While promoting the cause, however, new technologies (preeminently the ultrasound) confronted and troubled Nathanson with the stark truth of abortion.  To actually see the fetus in the womb revealed its fully human form, and he began to see the vapidity of all the assorted pro-abortion arguments he’d earlier espoused.  He publically expressed his doubts and performed his last abortion in 1979, persuaded “that there was no reason for an abortion at any time; this person in the womb is a living human being, and we could not continue to wage war against the most defenseless of human beings” (p. 128).  He clearly describes pre-natal developments, insisting “we have a virtually unbroken series of quantifiable, noncontingent, scientifically verifiable and infinitely reproducible events that signifies the beginning of a new human life” (p. 138).

His growing pro-life convictions led to an alignment with pro-life people—virtually all deeply religious and unusually at ease with themselves.  He was amazed at the “sheer intensity of the love and prayer” evident in those who gathered to protest outside abortion clinics.  His convictions regarding the sanctity of life, coupled with his amazement at Christians witnessing to their faith, led to an openness to the Lord and Giver of life.  So, “for the first time in my entire adult life, I began to entertain seriously the notion of God—a god who problematically had led me through the proverbial circles of hell, only to show me the way to redemption and mercy through His grace.  The thought violated every eighteenth-century certainty I had cherished; it instantly converted my past into a vile bog of sin and evil; it indicted me and convicted me of high crimes against those who had loved me , and against those whom I did not even know; and simultaneously—miraculously—it held out a shimmering sliver of Hope to me, in the growing belief that Someone had died for my sins and my evil two millennia ago” (pp. 193-194).

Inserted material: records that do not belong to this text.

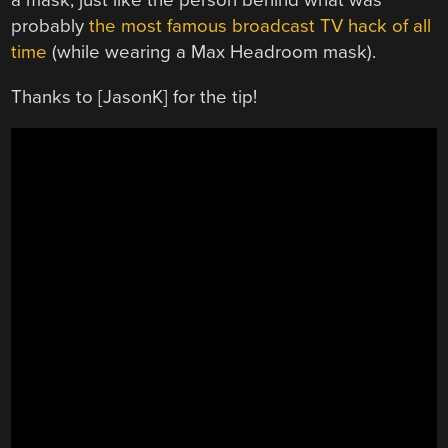
a mask, just like the person behind what was
probably
the most famous broadcast TV hack of all
time
(while wearing a Max Headroom mask).
Thanks to [JasonK] for the tip!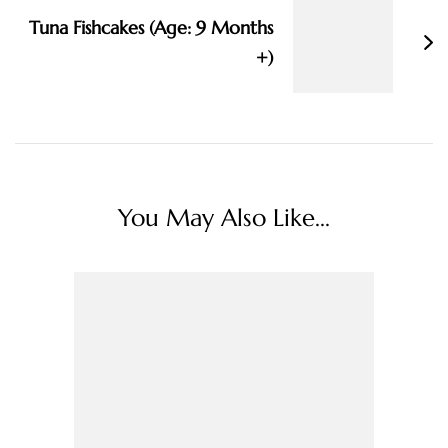
Tuna Fishcakes (Age: 9 Months
+)
You May Also Like...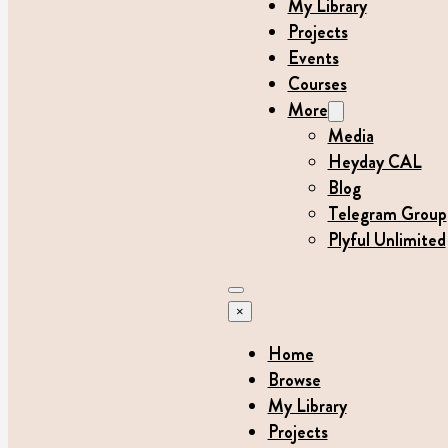
My Library
Projects
Events
Courses
More
Media
Heyday CAL
Blog
Telegram Group
Plyful Unlimited
×
Home
Browse
My Library
Projects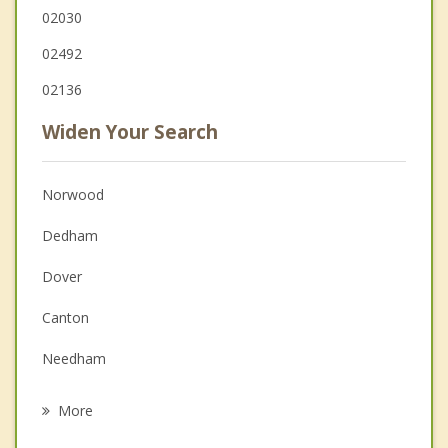
02030
02492
02136
Widen Your Search
Norwood
Dedham
Dover
Canton
Needham
West Roxbury
More
Walpole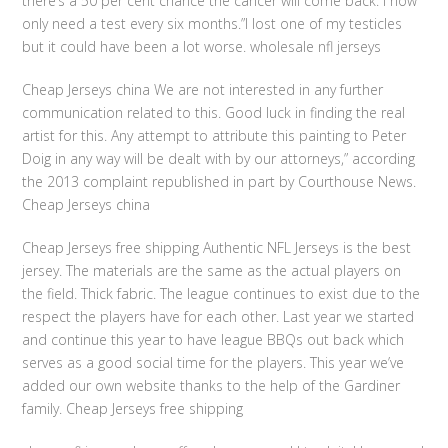
there’s a 50 per cent chance the cancer will come back. I now
only need a test every six months.”I lost one of my testicles
but it could have been a lot worse. wholesale nfl jerseys
Cheap Jerseys china We are not interested in any further
communication related to this. Good luck in finding the real
artist for this. Any attempt to attribute this painting to Peter
Doig in any way will be dealt with by our attorneys,” according
the 2013 complaint republished in part by Courthouse News.
Cheap Jerseys china
Cheap Jerseys free shipping Authentic NFL Jerseys is the best
jersey. The materials are the same as the actual players on
the field. Thick fabric. The league continues to exist due to the
respect the players have for each other. Last year we started
and continue this year to have league BBQs out back which
serves as a good social time for the players. This year we’ve
added our own website thanks to the help of the Gardiner
family. Cheap Jerseys free shipping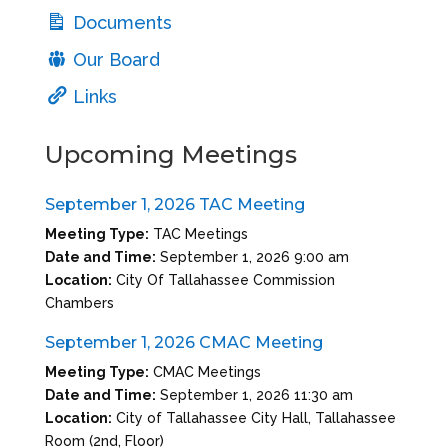
Documents
Our Board
Links
Upcoming Meetings
September 1, 2026 TAC Meeting
Meeting Type:
TAC Meetings
Date and Time:
September 1, 2026 9:00 am
Location:
City Of Tallahassee Commission
Chambers
September 1, 2026 CMAC Meeting
Meeting Type:
CMAC Meetings
Date and Time:
September 1, 2026 11:30 am
Location:
City of Tallahassee City Hall, Tallahassee
Room (2nd, Floor)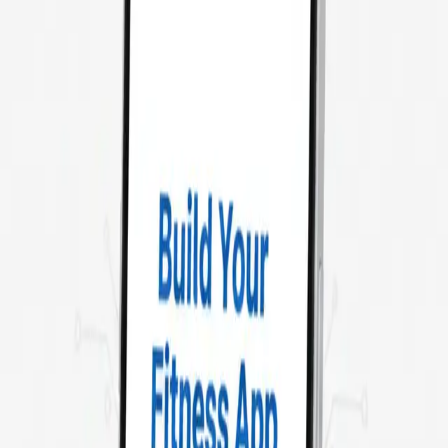
Our
fitness app developers deliver feature-rich, user-friendly
applications tailored to your audience. From integrating
wearables and IoT devices to real-time workout tracking, we
help your business scale in the health and fitness industry.
SonPra: Your Trusted Partner for
Fitness App Development
Fitness apps are transforming the way people train, eat, and
track progress. Whether it’s home workouts, virtual trainers, or
AI-driven diet plans, SonPra helps you create apps that
engage and retain users.
Our developers specialize in building **scalable, secure, and
high-performance** fitness solutions using the latest tech
stack.
Hire fitness app developers
to bring your idea to life and
empower users to achieve their goals with innovative digital
solutions.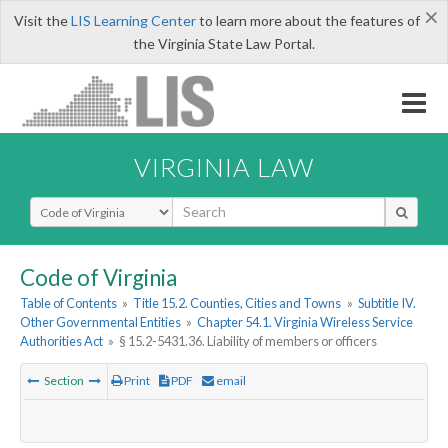
×
Visit the
LIS Learning Center
to learn more about the features of
the Virginia State Law Portal.
VIRGINIA LAW
Select Search Type
Code of Virginia
Table of Contents
»
Title 15.2. Counties, Cities and Towns
»
Subtitle IV.
Other Governmental Entities
»
Chapter 54.1. Virginia Wireless Service
Authorities Act
»
§ 15.2-5431.36. Liability of members or officers
Section
Print
PDF
email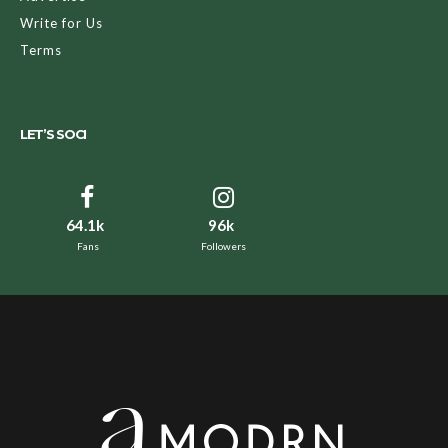
Write for Us
Terms
LET’S SOCI
64.1k
96k
Fans
Followers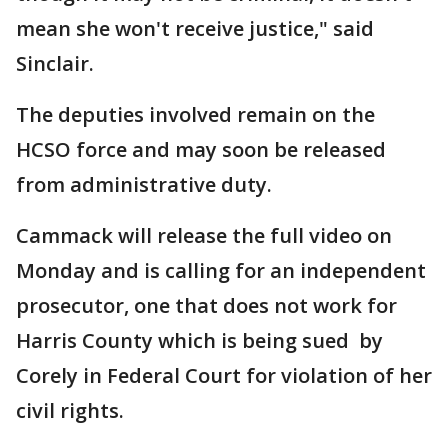
mean she won't receive justice," said
Sinclair.
The deputies involved remain on the
HCSO force and may soon be released
from administrative duty.
Cammack will release the full video on
Monday and is calling for an independent
prosecutor, one that does not work for
Harris County which is being sued by
Corely in Federal Court for violation of her
civil rights.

Now he is “no longer alone” (p. 196).  The lost is found.  The blind now sees.  The sinner’s saved.  With his mentor Karl Stern, Nathanson has discovered, as Stern wrote in a letter, that that “‘toward Him we had been running, or from Him we had been running away, but all the time He had been in the center of things’” (p. 196).  Along with Nathan’s earlier treatises—Aborting America and The Abortion Papers—this book provides invaluable insight into the monumental battle between the cultures of life and death.

Gerard Reed is a retired professor of history and philosophy, most recently Point Loma Nazarene University in San Diego. He is the author of three books--The Liberating Law; C.S. Lewis and the Bright Shadow of Holiness; C.S. Lewis Explores Vice & Virtue--as well as a variety of articles and book reviews.